Raid missed top Al-Qaida men in Somalia: US

Write: Siler [2011-05-20]
A US airstrike in Somalia missed its main target of three top Al-Qaida suspects but killed up to 10 of their allies, a senior American official said yesterday.

A US warplane on Monday attacked a village in southern Somalia in an attempt to destroy an Al-Qaida cell accused of bombing two US embassies and an Israeli-owned hotel in east Africa.

The strike killed eight to ten "terrorist targets" but the United States was still in pursuit of the three most wanted suspects, the official told reporters on condition of anonymity.

The first overt US military intervention in Somalia for more than a decade targeted Comorian Fazul Abdullah Mohammed, Sudanese Abu Talha al-Sudani and Kenyan Saleh Ali Saleh Nabhan.

The US official, who is based in the region, rejected Somali reports that dozens of civilians were killed, saying only militants died.

"All I can say... is that it was a targeted strike at Al-Qaida connected or affiliated people," he said. "We and the Ethiopians and everyone else wants to interdict terrorists."

US ally Ethiopia, which sent its military into Somalia before Christmas to oust Islamists who threatened to overrun the country's interim government, continued air attacks on Tuesday and Wednesday in pursuit of fleeing fighters.

The Pentagon denied it had mounted any strikes after Monday.

Wives, children arrested

Kenyan authorities have arrested the wives and three children of two of the senior Al-Qaida suspects, a Kenyan counter-terrorism source said yesterday.

The suspects are wanted for 1998 embassy bombings in Kenya and Tanzania and a 2002 hotel blast on the Kenyan coast.

Mohammed and Nabhan's wives and children were caught trying to cross into Kenya from Ras Kamboni, on Somalia's southern tip, long thought by Western and east African intelligence agencies to be the site of a militant training camp.

"They were arrested on Monday at Kiunga.
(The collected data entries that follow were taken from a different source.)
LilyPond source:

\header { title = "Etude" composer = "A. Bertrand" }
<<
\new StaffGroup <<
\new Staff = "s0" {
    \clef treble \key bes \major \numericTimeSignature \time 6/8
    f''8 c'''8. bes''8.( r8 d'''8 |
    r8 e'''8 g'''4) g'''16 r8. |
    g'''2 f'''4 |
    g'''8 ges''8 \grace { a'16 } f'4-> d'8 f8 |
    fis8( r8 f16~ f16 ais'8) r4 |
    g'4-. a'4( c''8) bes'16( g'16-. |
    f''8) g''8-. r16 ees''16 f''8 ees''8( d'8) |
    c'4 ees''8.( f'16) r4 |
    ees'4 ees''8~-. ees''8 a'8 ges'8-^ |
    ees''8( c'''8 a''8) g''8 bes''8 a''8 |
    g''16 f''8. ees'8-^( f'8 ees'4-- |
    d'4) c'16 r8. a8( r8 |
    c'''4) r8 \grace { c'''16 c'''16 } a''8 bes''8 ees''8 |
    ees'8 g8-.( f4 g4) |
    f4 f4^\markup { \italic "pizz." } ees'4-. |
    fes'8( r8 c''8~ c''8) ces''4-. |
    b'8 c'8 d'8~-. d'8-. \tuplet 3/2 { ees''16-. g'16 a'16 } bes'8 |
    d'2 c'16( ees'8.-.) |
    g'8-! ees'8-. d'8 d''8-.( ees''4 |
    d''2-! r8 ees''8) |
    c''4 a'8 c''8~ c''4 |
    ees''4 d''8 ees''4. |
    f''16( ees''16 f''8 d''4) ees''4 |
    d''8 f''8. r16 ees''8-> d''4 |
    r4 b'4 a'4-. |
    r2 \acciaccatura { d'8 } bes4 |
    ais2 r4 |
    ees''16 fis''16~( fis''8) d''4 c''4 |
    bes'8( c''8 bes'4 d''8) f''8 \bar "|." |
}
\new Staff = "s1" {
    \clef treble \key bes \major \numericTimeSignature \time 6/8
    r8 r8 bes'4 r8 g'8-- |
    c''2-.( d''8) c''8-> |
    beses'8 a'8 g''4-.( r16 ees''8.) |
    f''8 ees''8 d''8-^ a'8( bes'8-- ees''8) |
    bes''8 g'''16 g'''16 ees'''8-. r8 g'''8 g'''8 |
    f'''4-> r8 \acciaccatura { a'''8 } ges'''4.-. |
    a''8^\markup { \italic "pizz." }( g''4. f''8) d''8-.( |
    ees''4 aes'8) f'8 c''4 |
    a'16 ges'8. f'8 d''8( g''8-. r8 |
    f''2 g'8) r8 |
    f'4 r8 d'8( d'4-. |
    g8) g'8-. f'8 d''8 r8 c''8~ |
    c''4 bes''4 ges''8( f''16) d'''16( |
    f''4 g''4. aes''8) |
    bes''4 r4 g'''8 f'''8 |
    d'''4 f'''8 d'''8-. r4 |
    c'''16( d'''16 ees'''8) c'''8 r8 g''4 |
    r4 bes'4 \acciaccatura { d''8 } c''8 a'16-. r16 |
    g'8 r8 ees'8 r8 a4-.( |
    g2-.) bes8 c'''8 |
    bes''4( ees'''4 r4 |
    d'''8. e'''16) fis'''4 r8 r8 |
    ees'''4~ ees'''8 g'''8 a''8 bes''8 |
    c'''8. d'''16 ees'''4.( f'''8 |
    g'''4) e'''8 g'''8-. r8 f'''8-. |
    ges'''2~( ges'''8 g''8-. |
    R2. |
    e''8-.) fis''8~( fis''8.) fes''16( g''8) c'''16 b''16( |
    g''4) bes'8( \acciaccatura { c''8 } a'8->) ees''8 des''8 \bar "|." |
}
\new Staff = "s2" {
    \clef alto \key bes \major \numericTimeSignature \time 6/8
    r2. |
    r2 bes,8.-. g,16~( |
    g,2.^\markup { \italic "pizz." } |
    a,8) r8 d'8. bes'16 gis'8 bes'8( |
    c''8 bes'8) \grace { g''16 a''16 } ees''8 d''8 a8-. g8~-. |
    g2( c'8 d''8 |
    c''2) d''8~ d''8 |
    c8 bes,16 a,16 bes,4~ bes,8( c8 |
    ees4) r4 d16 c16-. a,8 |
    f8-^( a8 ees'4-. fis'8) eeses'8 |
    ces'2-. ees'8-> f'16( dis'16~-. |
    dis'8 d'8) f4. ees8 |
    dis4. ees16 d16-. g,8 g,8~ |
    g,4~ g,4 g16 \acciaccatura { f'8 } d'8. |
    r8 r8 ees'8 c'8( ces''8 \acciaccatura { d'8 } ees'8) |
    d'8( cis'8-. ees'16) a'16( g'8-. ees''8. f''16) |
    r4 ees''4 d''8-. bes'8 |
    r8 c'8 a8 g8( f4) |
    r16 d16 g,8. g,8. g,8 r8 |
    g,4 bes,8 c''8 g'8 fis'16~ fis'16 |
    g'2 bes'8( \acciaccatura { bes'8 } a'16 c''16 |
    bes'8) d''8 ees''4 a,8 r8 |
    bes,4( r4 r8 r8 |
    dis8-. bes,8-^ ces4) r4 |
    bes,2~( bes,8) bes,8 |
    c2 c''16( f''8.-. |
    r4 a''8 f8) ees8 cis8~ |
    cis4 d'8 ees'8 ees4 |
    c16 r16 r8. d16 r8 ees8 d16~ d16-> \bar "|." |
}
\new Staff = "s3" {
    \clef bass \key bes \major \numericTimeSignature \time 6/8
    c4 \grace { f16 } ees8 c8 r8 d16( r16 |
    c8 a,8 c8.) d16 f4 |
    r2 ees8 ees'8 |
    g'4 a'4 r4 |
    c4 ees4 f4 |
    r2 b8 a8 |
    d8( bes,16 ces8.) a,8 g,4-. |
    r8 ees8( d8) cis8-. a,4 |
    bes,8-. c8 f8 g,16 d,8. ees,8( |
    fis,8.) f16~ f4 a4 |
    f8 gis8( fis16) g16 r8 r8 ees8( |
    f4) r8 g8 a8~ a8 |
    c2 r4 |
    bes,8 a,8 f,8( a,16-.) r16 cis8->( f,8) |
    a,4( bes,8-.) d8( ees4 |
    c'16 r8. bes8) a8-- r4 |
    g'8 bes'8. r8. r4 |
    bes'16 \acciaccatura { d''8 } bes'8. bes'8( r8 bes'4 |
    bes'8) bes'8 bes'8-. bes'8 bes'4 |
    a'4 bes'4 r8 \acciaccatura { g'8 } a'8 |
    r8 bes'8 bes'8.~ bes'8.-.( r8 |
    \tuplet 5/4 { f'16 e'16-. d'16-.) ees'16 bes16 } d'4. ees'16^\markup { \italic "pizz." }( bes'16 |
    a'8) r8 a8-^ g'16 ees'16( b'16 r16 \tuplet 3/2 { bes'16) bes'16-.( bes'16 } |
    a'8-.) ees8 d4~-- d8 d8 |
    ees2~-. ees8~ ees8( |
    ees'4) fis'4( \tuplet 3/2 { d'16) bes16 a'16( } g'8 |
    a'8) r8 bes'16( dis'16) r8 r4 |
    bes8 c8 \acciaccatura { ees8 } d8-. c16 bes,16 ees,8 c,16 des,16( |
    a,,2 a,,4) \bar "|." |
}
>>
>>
They headed for Nairobi today in a police chopper for questioning," the source said.

Kenyan police made no official comment.

The US government is offering a $5 million reward for the capture of Mohammed, indicted in a federal court for his alleged role in the bombings.

Four other male suspects caught in another attempt to cross the border were also being driven to Nairobi for questioning, the source said.